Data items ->
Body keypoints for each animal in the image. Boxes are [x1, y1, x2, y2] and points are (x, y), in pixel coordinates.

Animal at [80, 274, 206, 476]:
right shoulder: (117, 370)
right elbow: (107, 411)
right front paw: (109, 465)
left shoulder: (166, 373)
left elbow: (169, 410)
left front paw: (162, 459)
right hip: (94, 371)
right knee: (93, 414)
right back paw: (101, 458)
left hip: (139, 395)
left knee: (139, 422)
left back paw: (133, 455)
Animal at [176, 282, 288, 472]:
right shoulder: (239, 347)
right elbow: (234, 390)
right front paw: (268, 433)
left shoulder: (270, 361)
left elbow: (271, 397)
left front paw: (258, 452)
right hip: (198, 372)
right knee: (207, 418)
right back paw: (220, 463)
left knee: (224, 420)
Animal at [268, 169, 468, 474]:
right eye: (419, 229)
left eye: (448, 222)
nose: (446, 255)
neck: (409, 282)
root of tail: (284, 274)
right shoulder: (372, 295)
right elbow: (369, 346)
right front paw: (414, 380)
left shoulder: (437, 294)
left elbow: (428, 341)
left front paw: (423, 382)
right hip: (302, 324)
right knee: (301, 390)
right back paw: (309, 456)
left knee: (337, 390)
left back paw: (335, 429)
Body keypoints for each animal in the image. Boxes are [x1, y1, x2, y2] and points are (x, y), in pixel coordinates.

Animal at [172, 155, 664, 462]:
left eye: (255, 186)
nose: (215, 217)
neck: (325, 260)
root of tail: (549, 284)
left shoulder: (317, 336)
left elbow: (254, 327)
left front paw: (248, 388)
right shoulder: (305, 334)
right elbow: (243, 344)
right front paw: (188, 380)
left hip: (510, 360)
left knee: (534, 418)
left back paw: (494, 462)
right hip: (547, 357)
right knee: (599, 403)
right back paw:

Your objective -> Track down all lines above with the string "front" and copy them.

Answer section ->
right front paw: (109, 465)
left front paw: (162, 459)
right front paw: (268, 433)
left front paw: (258, 452)
right front paw: (414, 380)
left front paw: (423, 382)
left front paw: (248, 388)
right front paw: (188, 380)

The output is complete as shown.